Task to carry out = All entries below are to be set down again, identical to the source.

####################

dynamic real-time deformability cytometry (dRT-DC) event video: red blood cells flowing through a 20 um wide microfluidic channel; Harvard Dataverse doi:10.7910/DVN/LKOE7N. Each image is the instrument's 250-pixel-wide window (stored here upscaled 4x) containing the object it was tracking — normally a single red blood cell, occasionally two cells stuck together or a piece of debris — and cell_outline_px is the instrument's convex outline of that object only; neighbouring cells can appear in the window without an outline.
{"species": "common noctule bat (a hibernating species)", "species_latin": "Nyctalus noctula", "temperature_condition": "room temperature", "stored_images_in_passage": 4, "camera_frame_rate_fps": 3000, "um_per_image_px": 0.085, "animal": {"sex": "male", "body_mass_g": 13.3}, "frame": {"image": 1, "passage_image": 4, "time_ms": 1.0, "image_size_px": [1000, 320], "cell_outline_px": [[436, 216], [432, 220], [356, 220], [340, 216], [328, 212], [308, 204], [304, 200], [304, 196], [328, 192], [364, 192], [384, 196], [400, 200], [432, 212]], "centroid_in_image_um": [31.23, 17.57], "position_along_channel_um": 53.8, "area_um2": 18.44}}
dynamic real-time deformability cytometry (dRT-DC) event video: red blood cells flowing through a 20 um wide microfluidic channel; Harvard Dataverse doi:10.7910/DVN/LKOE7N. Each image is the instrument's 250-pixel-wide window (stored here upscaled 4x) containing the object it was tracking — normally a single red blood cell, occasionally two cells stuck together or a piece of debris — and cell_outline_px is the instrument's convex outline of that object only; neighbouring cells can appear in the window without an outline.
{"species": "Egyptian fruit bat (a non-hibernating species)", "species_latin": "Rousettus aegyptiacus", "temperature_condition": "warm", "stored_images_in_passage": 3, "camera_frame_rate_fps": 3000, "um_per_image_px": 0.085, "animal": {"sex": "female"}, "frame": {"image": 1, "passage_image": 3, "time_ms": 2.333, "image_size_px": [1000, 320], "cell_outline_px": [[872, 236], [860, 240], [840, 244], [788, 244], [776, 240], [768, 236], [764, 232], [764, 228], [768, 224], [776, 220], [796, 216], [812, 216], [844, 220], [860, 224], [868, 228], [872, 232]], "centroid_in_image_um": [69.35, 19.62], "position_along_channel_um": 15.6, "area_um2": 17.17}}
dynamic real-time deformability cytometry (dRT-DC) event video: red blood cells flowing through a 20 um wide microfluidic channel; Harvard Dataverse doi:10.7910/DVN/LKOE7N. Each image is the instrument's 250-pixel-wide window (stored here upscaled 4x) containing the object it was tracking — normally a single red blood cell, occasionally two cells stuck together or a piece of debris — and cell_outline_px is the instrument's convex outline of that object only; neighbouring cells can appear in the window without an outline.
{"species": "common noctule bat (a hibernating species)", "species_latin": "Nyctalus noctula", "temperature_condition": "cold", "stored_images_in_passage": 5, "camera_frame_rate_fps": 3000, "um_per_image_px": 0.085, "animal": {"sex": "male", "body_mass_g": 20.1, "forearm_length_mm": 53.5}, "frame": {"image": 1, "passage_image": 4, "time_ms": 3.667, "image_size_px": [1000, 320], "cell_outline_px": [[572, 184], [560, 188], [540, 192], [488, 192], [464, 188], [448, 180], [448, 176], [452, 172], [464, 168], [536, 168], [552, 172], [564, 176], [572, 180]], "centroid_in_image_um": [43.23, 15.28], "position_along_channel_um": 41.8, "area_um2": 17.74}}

####################

Written reply =
dynamic real-time deformability cytometry (dRT-DC) event video: red blood cells flowing through a 20 um wide microfluidic channel; Harvard Dataverse doi:10.7910/DVN/LKOE7N. Each image is the instrument's 250-pixel-wide window (stored here upscaled 4x) containing the object it was tracking — normally a single red blood cell, occasionally two cells stuck together or a piece of debris — and cell_outline_px is the instrument's convex outline of that object only; neighbouring cells can appear in the window without an outline.
{"species": "common noctule bat (a hibernating species)", "species_latin": "Nyctalus noctula", "temperature_condition": "room temperature", "stored_images_in_passage": 4, "camera_frame_rate_fps": 3000, "um_per_image_px": 0.085, "animal": {"sex": "male", "body_mass_g": 13.3}, "frame": {"image": 1, "passage_image": 4, "time_ms": 1.0, "image_size_px": [1000, 320], "cell_outline_px": [[436, 216], [432, 220], [356, 220], [340, 216], [328, 212], [308, 204], [304, 200], [304, 196], [328, 192], [364, 192], [384, 196], [400, 200], [432, 212]], "centroid_in_image_um": [31.23, 17.57], "position_along_channel_um": 53.8, "area_um2": 18.44}}
dynamic real-time deformability cytometry (dRT-DC) event video: red blood cells flowing through a 20 um wide microfluidic channel; Harvard Dataverse doi:10.7910/DVN/LKOE7N. Each image is the instrument's 250-pixel-wide window (stored here upscaled 4x) containing the object it was tracking — normally a single red blood cell, occasionally two cells stuck together or a piece of debris — and cell_outline_px is the instrument's convex outline of that object only; neighbouring cells can appear in the window without an outline.
{"species": "Egyptian fruit bat (a non-hibernating species)", "species_latin": "Rousettus aegyptiacus", "temperature_condition": "warm", "stored_images_in_passage": 3, "camera_frame_rate_fps": 3000, "um_per_image_px": 0.085, "animal": {"sex": "female"}, "frame": {"image": 1, "passage_image": 3, "time_ms": 2.333, "image_size_px": [1000, 320], "cell_outline_px": [[872, 236], [860, 240], [840, 244], [788, 244], [776, 240], [768, 236], [764, 232], [764, 228], [768, 224], [776, 220], [796, 216], [812, 216], [844, 220], [860, 224], [868, 228], [872, 232]], "centroid_in_image_um": [69.35, 19.62], "position_along_channel_um": 15.6, "area_um2": 17.17}}
dynamic real-time deformability cytometry (dRT-DC) event video: red blood cells flowing through a 20 um wide microfluidic channel; Harvard Dataverse doi:10.7910/DVN/LKOE7N. Each image is the instrument's 250-pixel-wide window (stored here upscaled 4x) containing the object it was tracking — normally a single red blood cell, occasionally two cells stuck together or a piece of debris — and cell_outline_px is the instrument's convex outline of that object only; neighbouring cells can appear in the window without an outline.
{"species": "common noctule bat (a hibernating species)", "species_latin": "Nyctalus noctula", "temperature_condition": "cold", "stored_images_in_passage": 5, "camera_frame_rate_fps": 3000, "um_per_image_px": 0.085, "animal": {"sex": "male", "body_mass_g": 20.1, "forearm_length_mm": 53.5}, "frame": {"image": 1, "passage_image": 4, "time_ms": 3.667, "image_size_px": [1000, 320], "cell_outline_px": [[572, 184], [560, 188], [540, 192], [488, 192], [464, 188], [448, 180], [448, 176], [452, 172], [464, 168], [536, 168], [552, 172], [564, 176], [572, 180]], "centroid_in_image_um": [43.23, 15.28], "position_along_channel_um": 41.8, "area_um2": 17.74}}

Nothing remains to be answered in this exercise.